▸ **DATA EXTRACT**:

↓↓↓

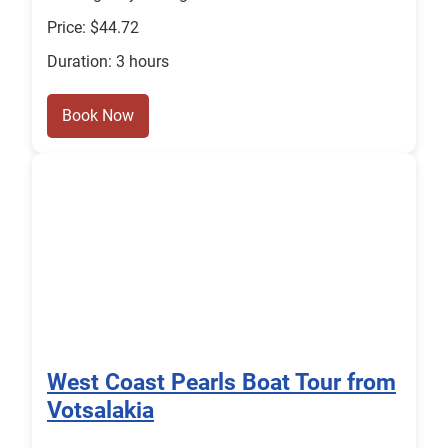
Price: $44.72
Duration: 3 hours
Book Now
West Coast Pearls Boat Tour from
Votsalakia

↑↑↑

Copy the listing text with "Book Now" swapped for "Reserve Now" and nothing else changed. Omit the pictures.

▸ **YOUR SOLUTION**:
Price: $44.72
Duration: 3 hours
Reserve Now
West Coast Pearls Boat Tour from
Votsalakia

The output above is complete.